McGonagall nodded to him briefly, and he hurried to follow on his short legs.
The three walked in silence up the winding stair.
Finally, McGonagall stopped before the topmost door, tapped it once with her wand, and entered.
This was the captain's cabin, the place with the widest view aboard the Founders' Ark. Through the great half-curved window stretched the infinite expanse of the sky.
McGonagall closed the door behind them, sealing it with multiple layers of Silencing and Protection Charms.
At the mahogany desk in the center, she reached into her robe with fingers still faintly steaming, pulling out a neatly folded but rain-dampened copy of the Daily Prophet.
Flitwick rose on tiptoe to see the date, from several days ago, the day after their departure.
Snape's eyes, however, locked on the image covering most of the front page: in the darkening sky above the Black Lake, a vast skull was rising, and from its mouth, a giant serpent slithered outward like a tongue.
Even as they watched the moving photograph, the skull climbed higher, glowing in a sickly green mist until it blazed like a new constellation against the night.
"The Dark Mark!" Professor Flitwick squeaked, slamming a tiny fist on the desk. "Hogwarts... Hogwarts Castle... has fallen!"
"Yes, Professor. The Death Eaters have taken the castle," Snape said evenly. "It was something we anticipated. Fortunately," he paused, "those who might have been harmed, we succeeded in getting them out."

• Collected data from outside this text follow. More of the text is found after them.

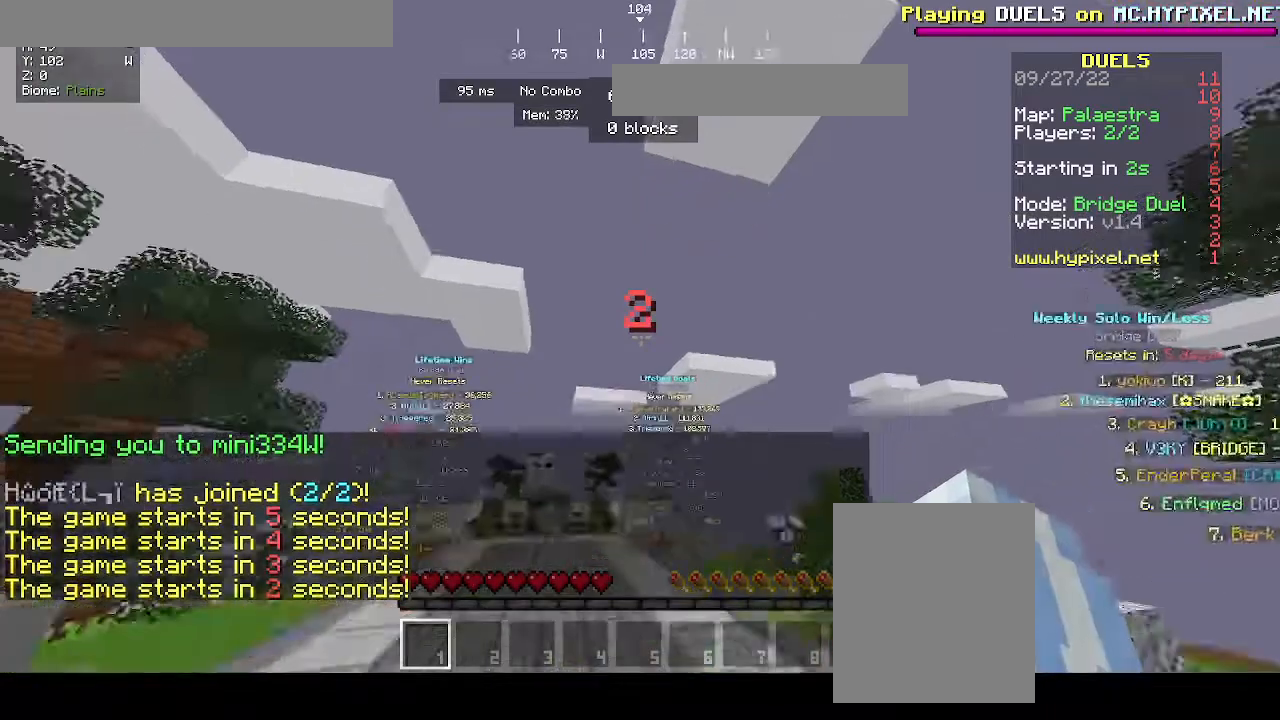
{"keys": ["w"], "mouse": ["right"], "events": [[67, "w", "down"], [233, "mouse_right", "down"]]}
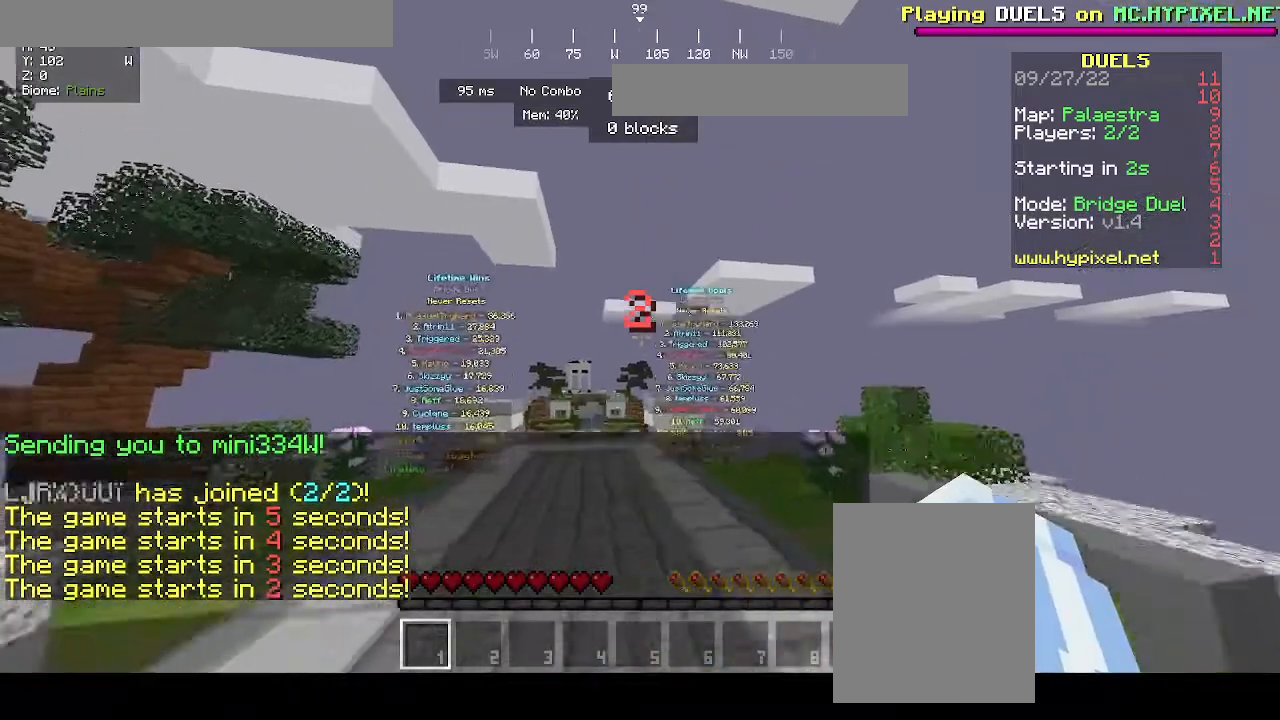
{"keys": ["w"], "mouse": [], "events": [[167, "w", "up"], [233, "mouse_right", "up"], [300, "w", "down"]]}
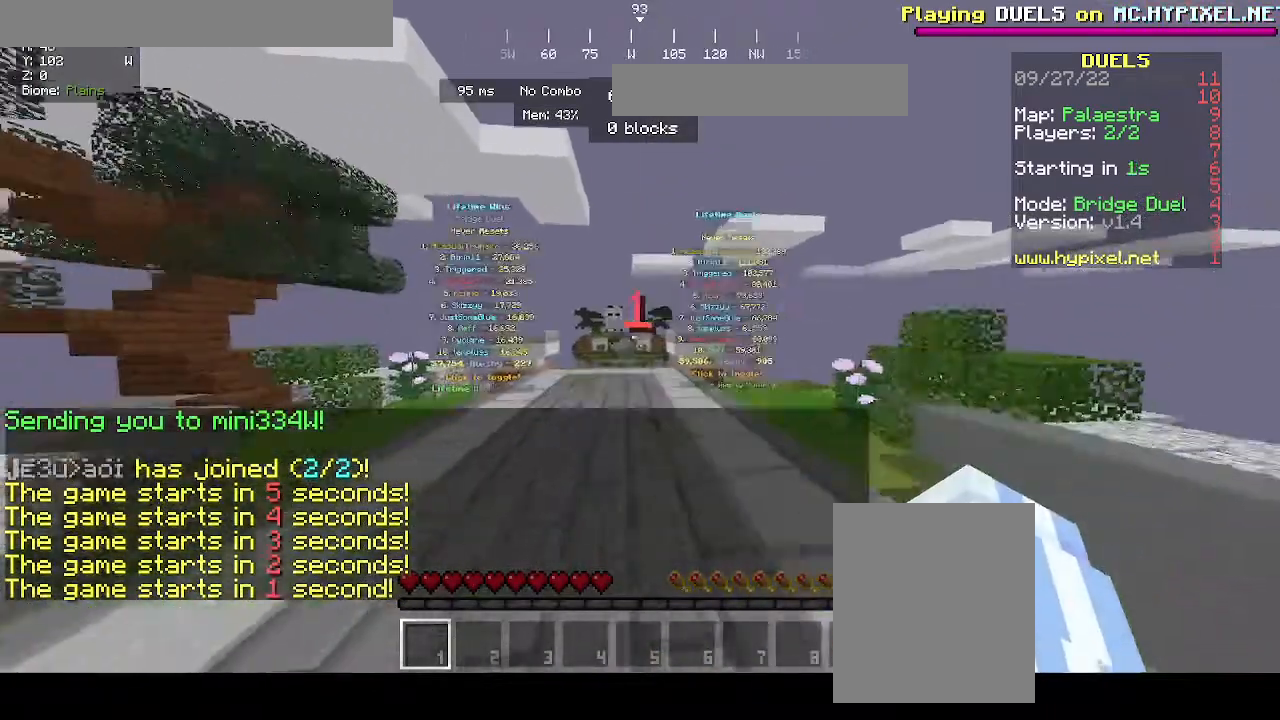
{"keys": ["w"], "mouse": ["right"], "events": [[167, "mouse_right", "down"]]}
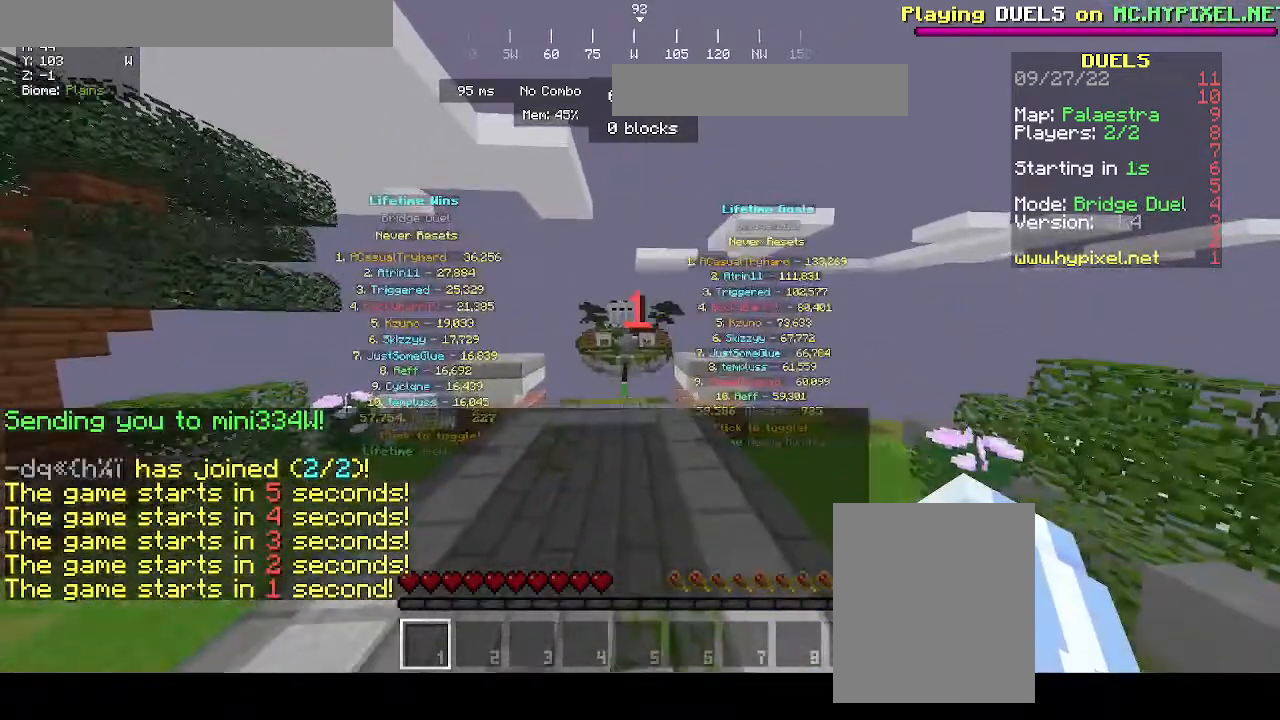
{"keys": ["w"], "mouse": [], "events": [[33, "mouse_right", "up"], [67, "a", "down"], [100, "mouse_right", "down"], [200, "mouse_right", "up"], [233, "a", "up"]]}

Professor McGonagall had remained silent all this time, chest heaving visibly. At his words, the tension in her face eased just slightly. Her voice came out dry and rough: "I hope Horace and Pomona can look after the remaining students."
Flitwick clenched his little fists. "They will! Pomona and Horace have worked together for years, Slytherin and Hufflepuff both, they'll manage, I'm sure of it!"
Snape said nothing more. His eyes returned to the newspapers on the desk, flipping through the subsequent issues beneath, their dates growing more recent.